Exercise description: Rewrite the lines as a Markdown table with the columns "Row" and "Line", starting with the line that contains "family: Cannabaceae" and going on through the end of the lines below. Skip blank lines and leave out the pictures.

━━━ Provided records ━━━

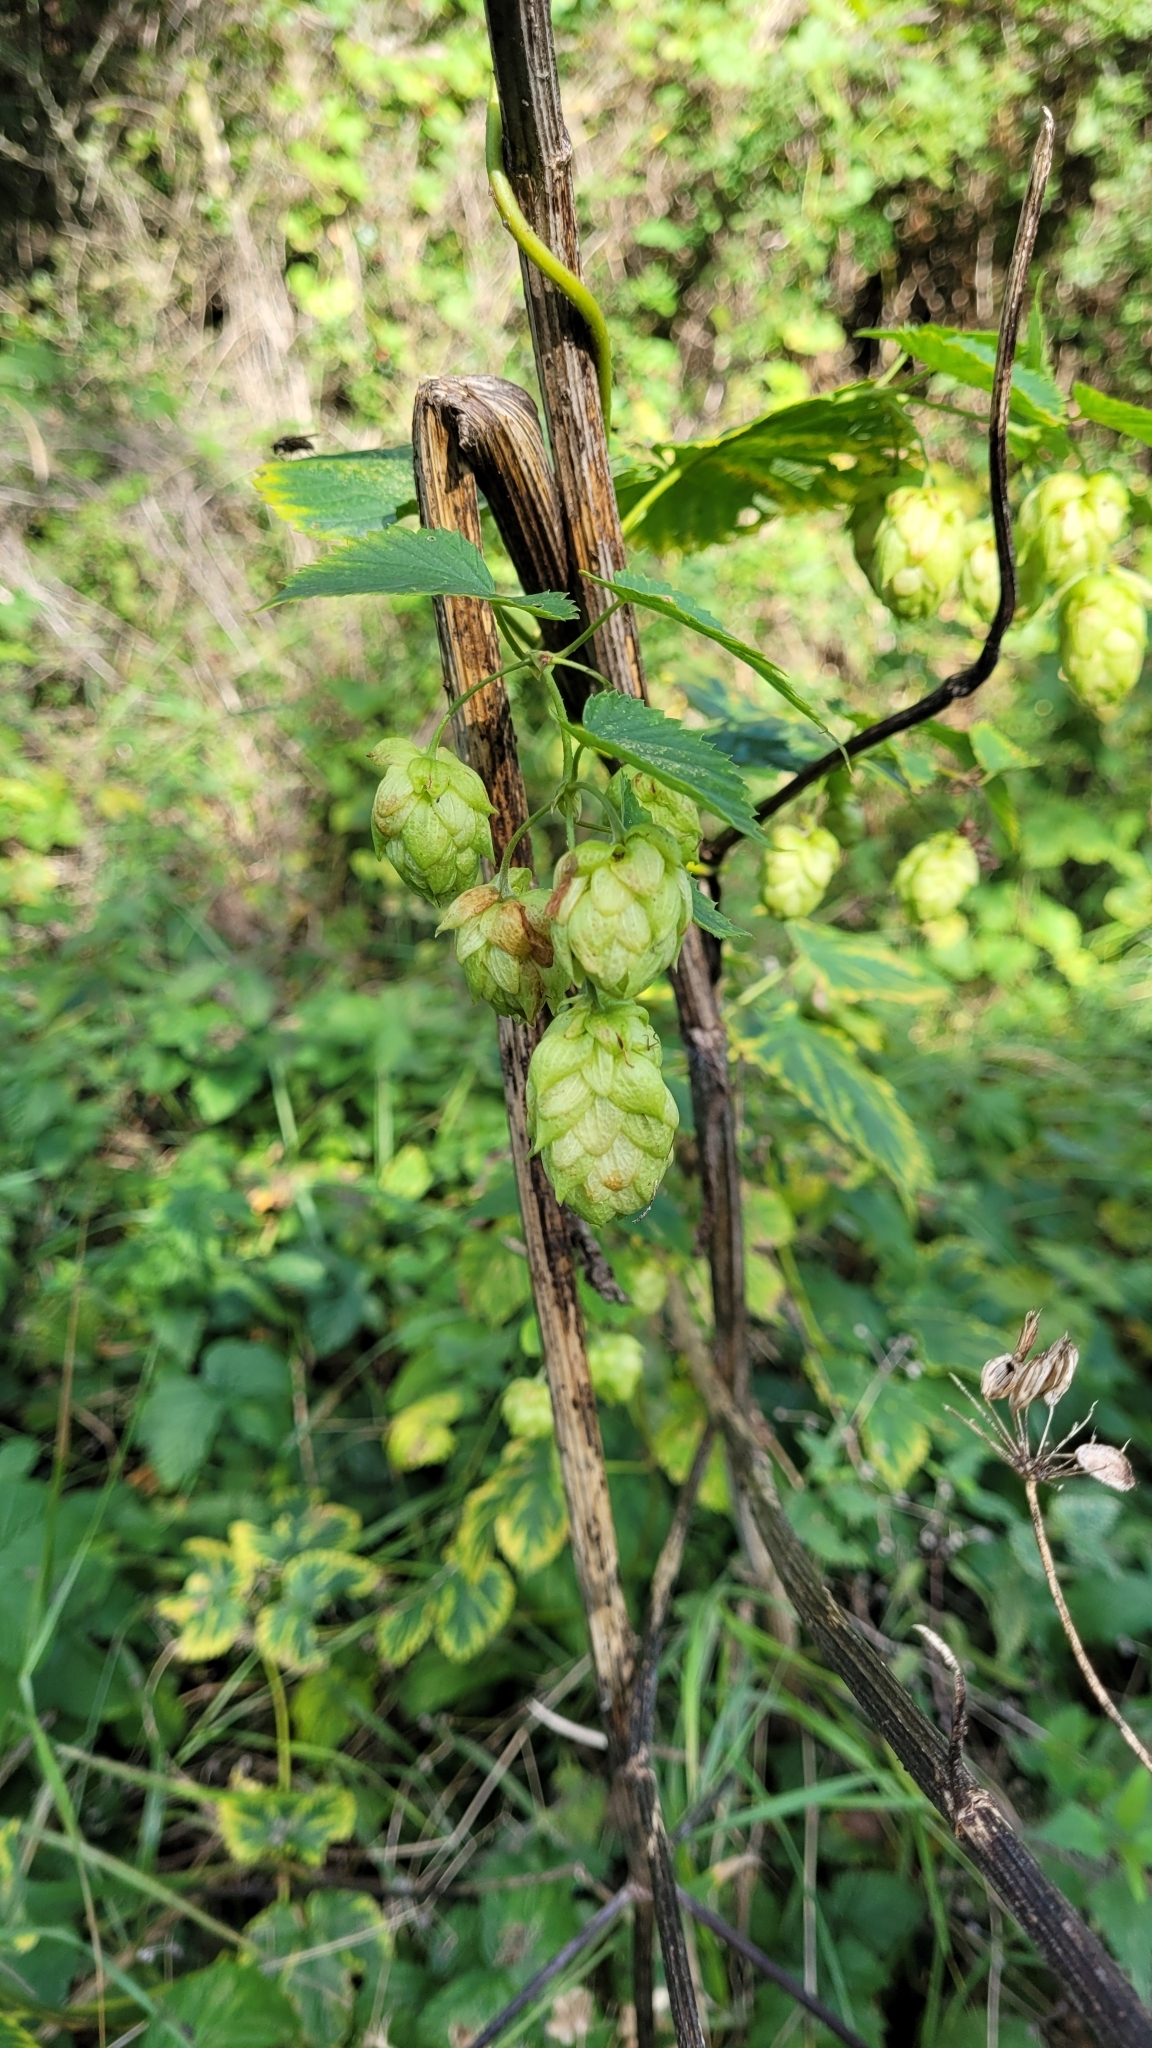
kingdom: Plantae
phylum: Tracheophyta
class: Magnoliopsida
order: Rosales
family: Cannabaceae
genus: Humulus
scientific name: Humulus lupulus
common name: Hop
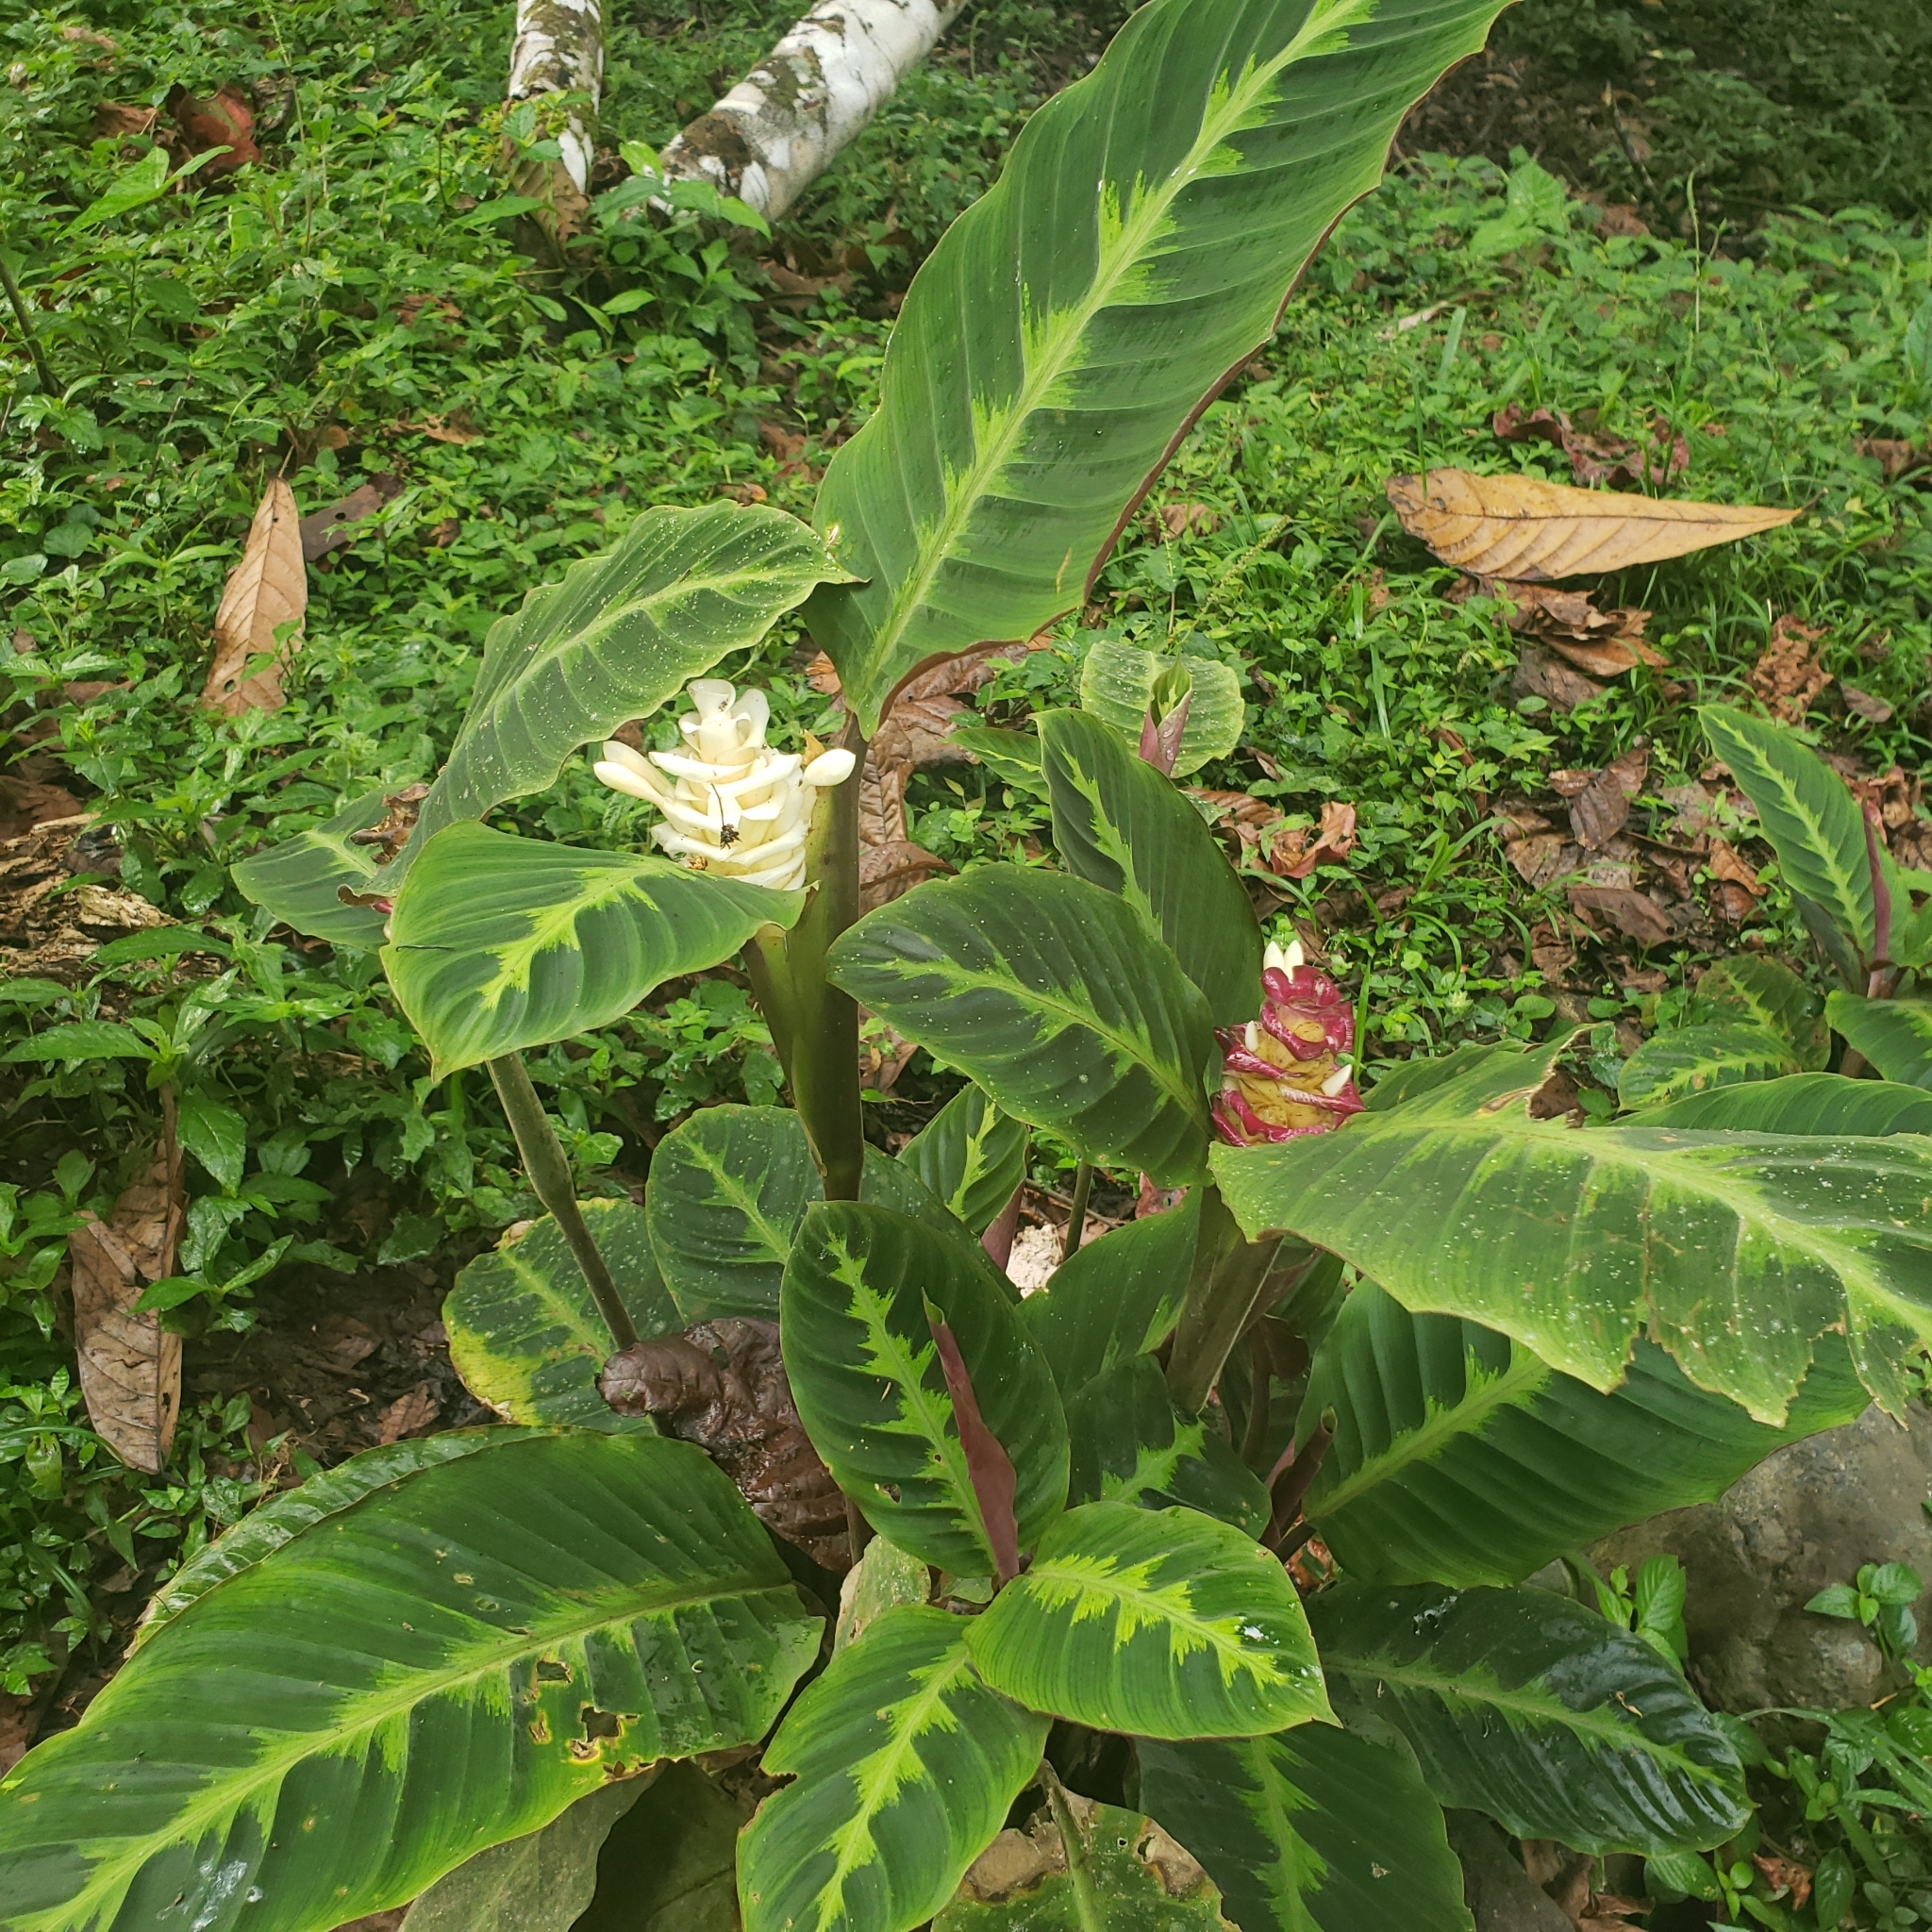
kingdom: Plantae
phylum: Tracheophyta
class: Liliopsida
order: Zingiberales
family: Marantaceae
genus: Goeppertia
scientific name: Goeppertia warszewiczii
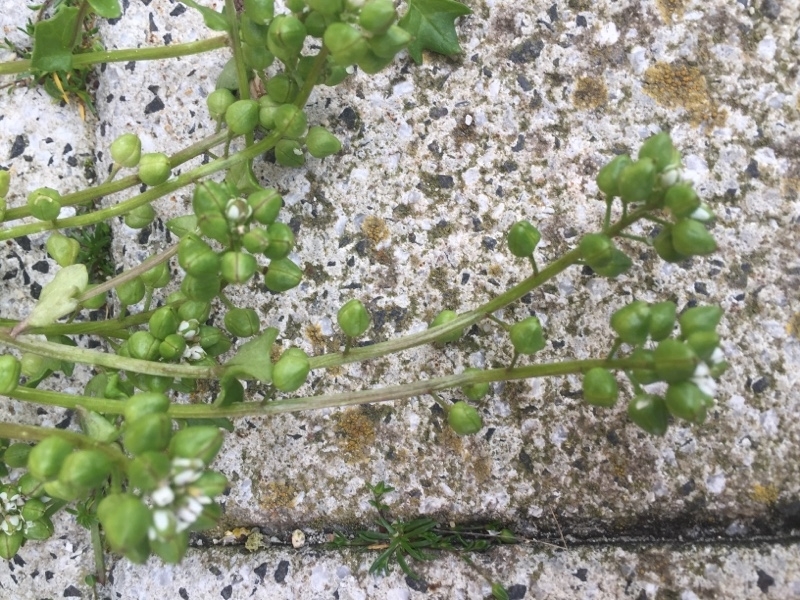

━━━

Exercise result:
| Row | Line |
|---|---|
| 1 | family: Cannabaceae |
| 2 | genus: Humulus |
| 3 | scientific name: Humulus lupulus |
| 4 | common name: Hop |
| 5 | kingdom: Plantae |
| 6 | phylum: Tracheophyta |
| 7 | class: Liliopsida |
| 8 | order: Zingiberales |
| 9 | family: Marantaceae |
| 10 | genus: Goeppertia |
| 11 | scientific name: Goeppertia warszewiczii |